These early bonds can also affect our ability and capacity to trust God and have faith. The dynamics in our earliest bonding experiences provide the template upon which we build intimate connections with all others—God included. Our former relationships establish the foundation for our current relationships.
The relationship between attachment theory and faith is not definitive; however, one's ability to develop trust in God is driven by one's early attachment experiences. The healthy dependency that we feel toward our parents can develop into a more general healthy feeling of dependency on God. Just as children perceive their parents as good caretakers who they want to know and love, as adults God is experienced in a personal way as this symbol of the good. That transfer of trust is the result of healthy attachment in early childhood. To understand that process, it is important to first understand attachment in a child's first years.
Attachments first occur between the child and his or her primary caregiver, whether parent or caretaker, that is, whomever the child is exposed to most often. Research in child development demonstrates that without successful bonding during the first 2 years of childhood, the child's personality can be harmed. Children deprived of nurturance, who have not formed personal, human bonds during the first 2 years of life, show permanent difficulty establishing meaningful relationships in later childhood and throughout their adult lives. In other words, the quality of care provided in the first 2 years has a significant effect on the child's relationships for the duration of his or her life. Of course, this fact does not diminish the importance of continued care throughout childhood and adolescence for the full development of a person.
The substantial literature called “attachment theory” explains how the relationship between a dependent individual—the attached person—evolves between one or more nurturing providers, or the attached figures. Based on the newborn's bonding experience, three attachment styles have been characterized that extend into childhood and well beyond: secure attachment, avoidant attachment, and ambivalent attachment.

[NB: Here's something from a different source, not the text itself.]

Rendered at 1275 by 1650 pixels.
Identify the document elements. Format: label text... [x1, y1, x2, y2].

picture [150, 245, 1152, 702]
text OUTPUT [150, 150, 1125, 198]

In general, the securely attached child's caretaker is warm and sensitively attached, producing a secure adult who usually has securely attached children; the avoidantly attached child's caretaker is emotionally unavailable or rejecting, developing into a dismissive adult, and usually has avoidantly attached children; the ambivalently attached child's caretaker is unpredictable or chaotic, growing into a preoccupied adult, and usually has ambivalently attached children.
The lack of nurturing experiences early in life gives rise to both damaged emotional developments and the reenactment of dysfunctional homes. Poor attachments lead to a spectrum of behaviors described as “attachment disorders”—from shyness to antisocial behaviors, which often create a “snowball effect” as poor child care often leads to the child becoming a neglectful parent for his or her own children. Emotionally paralyzed children often become parents of emotionally paralyzed children, as they seek to care for their children in the same way that they were not cared for.